# New guitar pieces please.



## malc (Apr 19, 2018)

Anybody writing transparent stuff ensemble or solo [or write one now?]


----------



## pkoi (Jun 10, 2017)

I have, theme and variations for solo guitar. Wrote it a few years ago. I'm not entirely satisfied with it, but I think it has some cool parts.


__
https://soundcloud.com/pekka-koivisto%2Ftheme-and-variations-for-guitar-solo


----------



## Phil loves classical (Feb 8, 2017)

pkoi said:


> I have, theme and variations for solo guitar. Wrote it a few years ago. I'm not entirely satisfied with it, but I think it has some cool parts.
> 
> 
> __
> https://soundcloud.com/pekka-koivisto%2Ftheme-and-variations-for-guitar-solo


Interesting harmony.


----------



## malc (Apr 19, 2018)

Nice spatial feel , sensitivity , tempo subtlety ,i was hoping for a score [or is that just cheeky?]


----------



## pkoi (Jun 10, 2017)

Hi, sorry for replying so late. I somehow missed this reply earlier.

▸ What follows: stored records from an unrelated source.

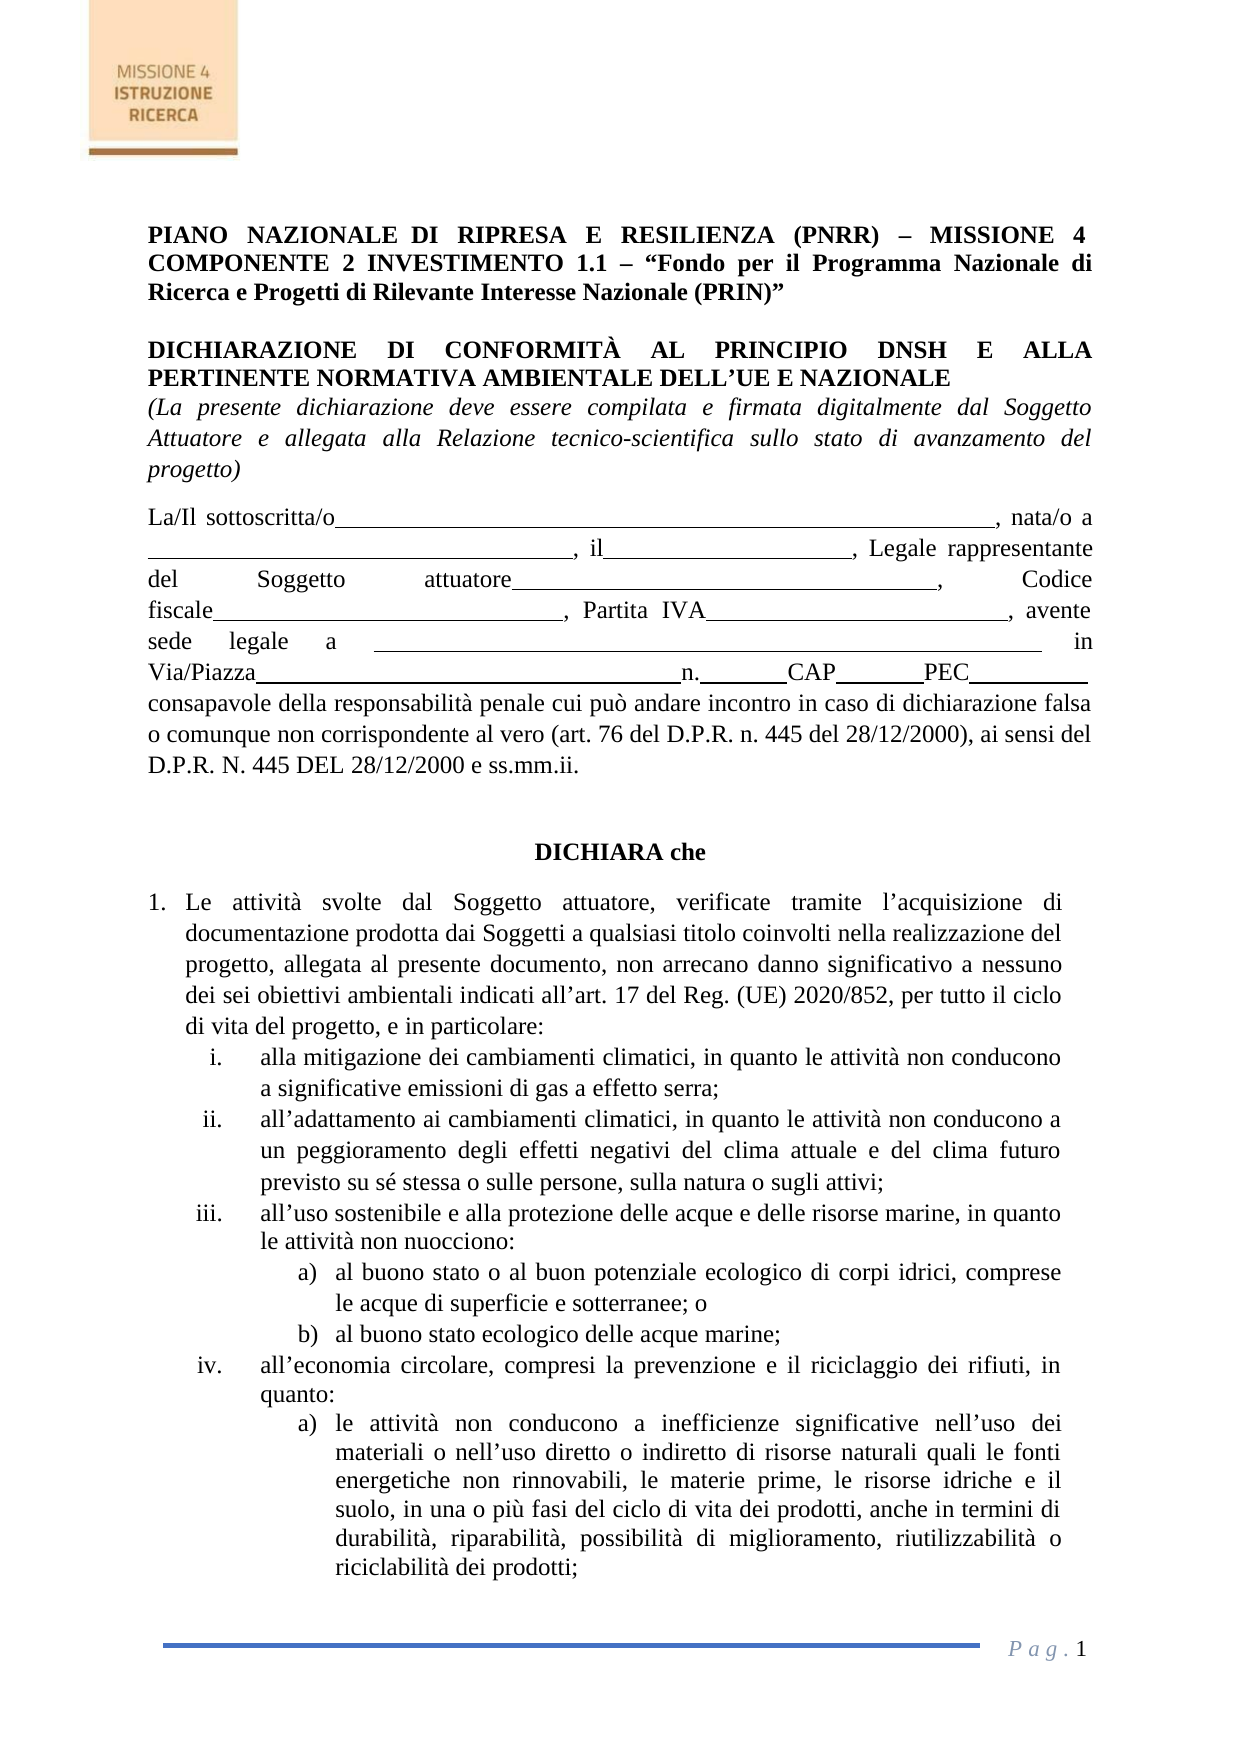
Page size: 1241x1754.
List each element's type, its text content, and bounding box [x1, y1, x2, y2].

list all’adattamento ai cambiamenti climatici, in quanto le attività non conducono a un peggioramento degli effetti negativi del clima attuale e del clima futuro previsto su sé stessa o sulle persone, sulla natura o sugli attivi; [202, 1104, 1062, 1195]
text COMPONENTE 2 INVESTIMENTO 1.1 – “Fondo per il Programma Nazionale di Ricerca e Progetti di Rilevante Interesse Nazionale (PRIN)” [148, 248, 1093, 306]
text D.P.R. N. 445 DEL 28/12/2000 e ss.mm.ii. [148, 750, 1203, 779]
text La/Il sottoscritta/o , nata/o a [148, 502, 1203, 531]
subtitle DICHIARAZIONE DI CONFORMITÀ AL PRINCIPIO DNSH E ALLA PERTINENTE NORMATIVA AMBIENTALE DELL’UE E NAZIONALE [148, 335, 1092, 392]
list alla mitigazione dei cambiamenti climatici, in quanto le attività non conducono a significative emissioni di gas a effetto serra; [209, 1042, 1062, 1102]
list all’uso sostenibile e alla protezione delle acque e delle risorse marine, in quanto le attività non nuocciono: [196, 1198, 1062, 1255]
list Le attività svolte dal Soggetto attuatore, verificate tramite l’acquisizione di documentazione prodotta dai Soggetti a qualsiasi titolo coinvolti nella realizzazione del progetto, allegata al presente documento, non arrecano danno significativo a nessuno dei sei obiettivi ambientali indicati all’art. 17 del Reg. (UE) 2020/852, per tutto il ciclo di vita del progetto, e in particolare: [148, 887, 1062, 1040]
text (La presente dichiarazione deve essere compilata e firmata digitalmente dal Soggetto Attuatore e allegata alla Relazione tecnico-scientifica sullo stato di avanzamento del progetto) [148, 392, 1092, 483]
list al buono stato ecologico delle acque marine; [298, 1319, 1203, 1348]
text sede legale a in [148, 626, 1203, 655]
list le attività non conducono a inefficienze significative nell’uso dei materiali o nell’uso diretto o indiretto di risorse naturali quali le fonti energetiche non rinnovabili, le materie prime, le risorse idriche e il suolo, in una o più fasi del ciclo di vita dei prodotti, anche in termini di durabilità, riparabilità, possibilità di miglioramento, riutilizzabilità o riciclabilità dei prodotti; [298, 1408, 1062, 1580]
subtitle DICHIARA che [532, 837, 708, 866]
list al buono stato o al buon potenziale ecologico di corpi idrici, comprese le acque di superficie e sotterranee; o [298, 1257, 1062, 1317]
list all’economia circolare, compresi la prevenzione e il riciclaggio dei rifiuti, in quanto: [197, 1350, 1062, 1408]
text , il , Legale rappresentante del Soggetto attuatore , Codice fiscale , Partita IVA , avente [148, 533, 1093, 624]
picture [80, 0, 241, 161]
text Via/Piazza n. CAP PEC consapavole della responsabilità penale cui può andare incontro in caso di dichiarazione falsa o comunque non corrispondente al vero (art. 76 del D.P.R. n. 445 del 28/12/2000), ai sensi del [148, 657, 1093, 748]
subtitle PIANO NAZIONALE DI RIPRESA E RESILIENZA (PNRR) – MISSIONE 4 [148, 220, 1203, 248]
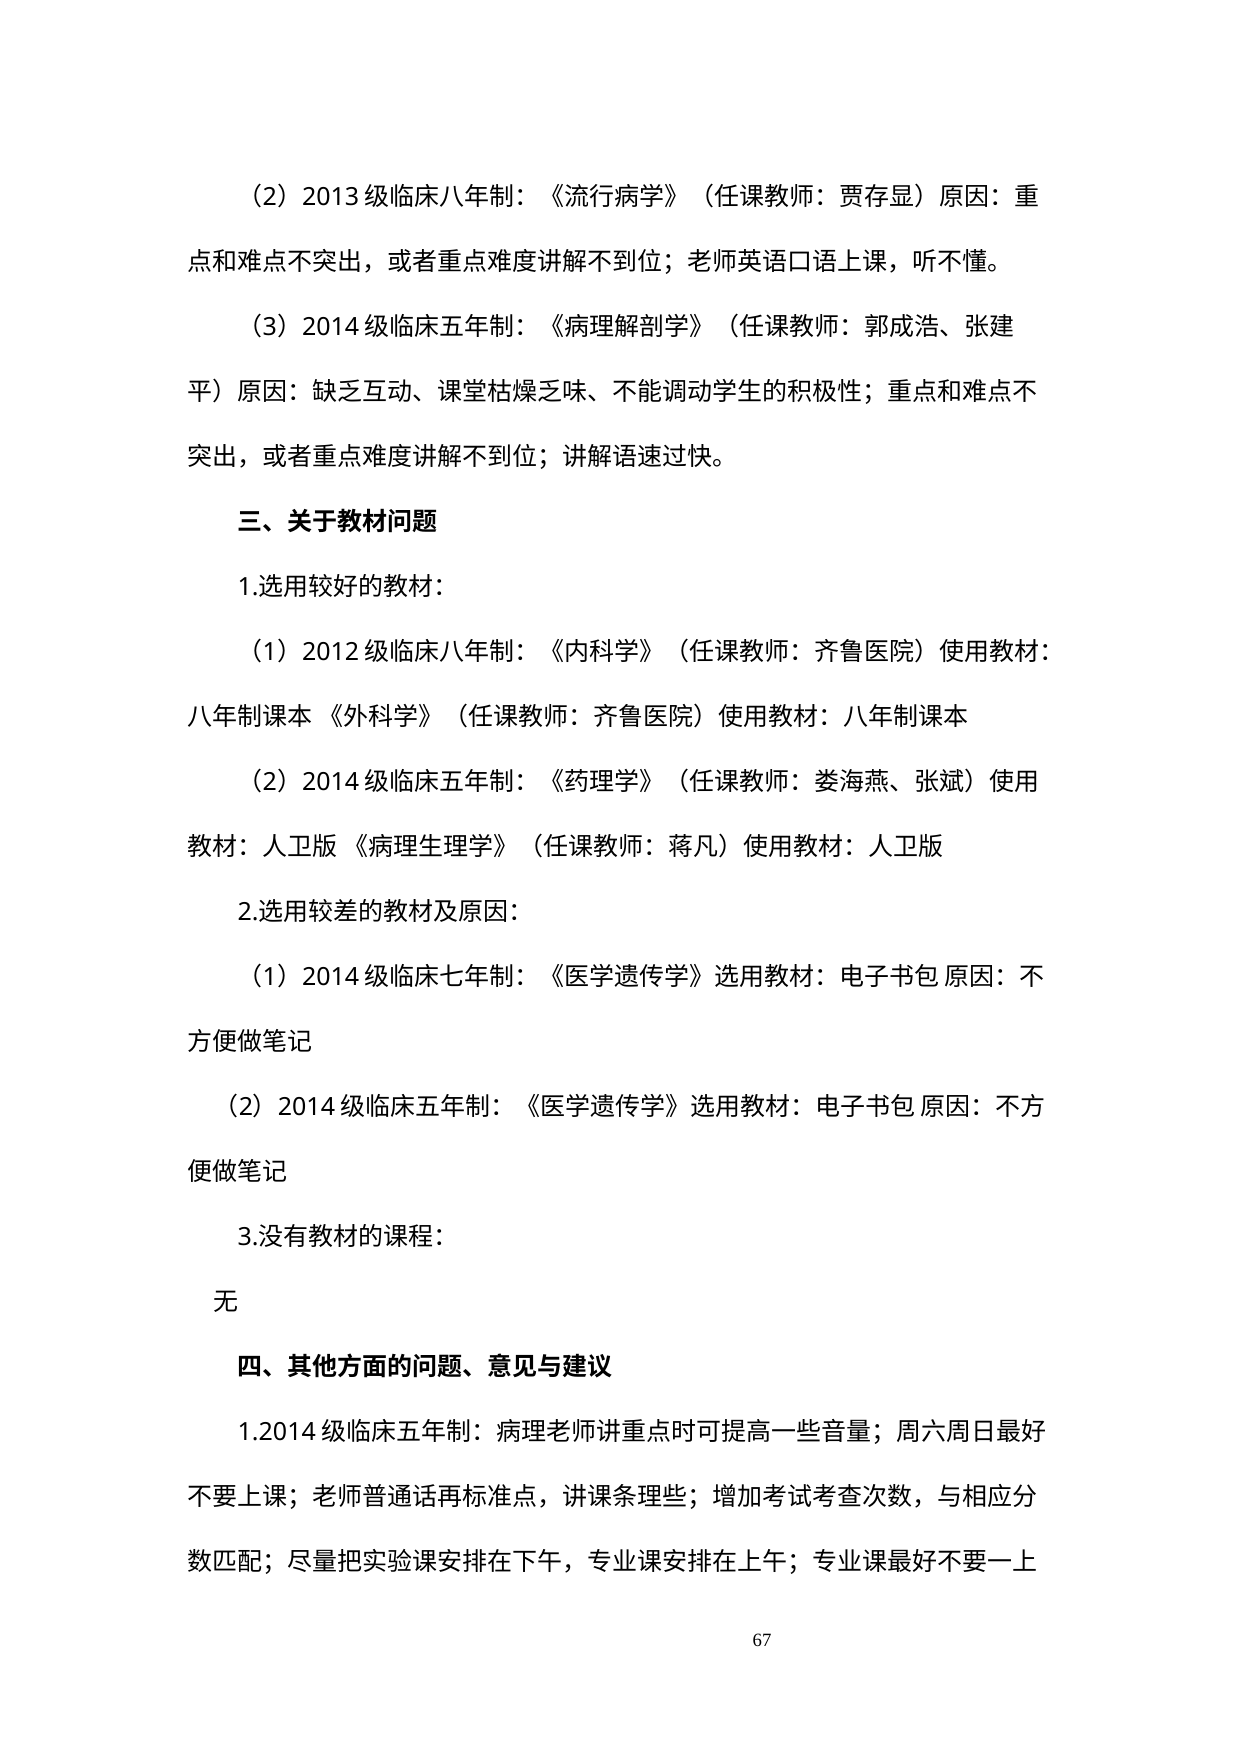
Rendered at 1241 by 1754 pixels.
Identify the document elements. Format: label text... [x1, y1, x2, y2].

Naturally I can provide the score, it should be attached to this message.

Regards,

Pekka


----------



## malc (Apr 19, 2018)

Seems quite do-able , have you put it on youtube , or musescore?


----------



## pkoi (Jun 10, 2017)

I don't have it on youtube but check the audio link above.


__
https://soundcloud.com/


----------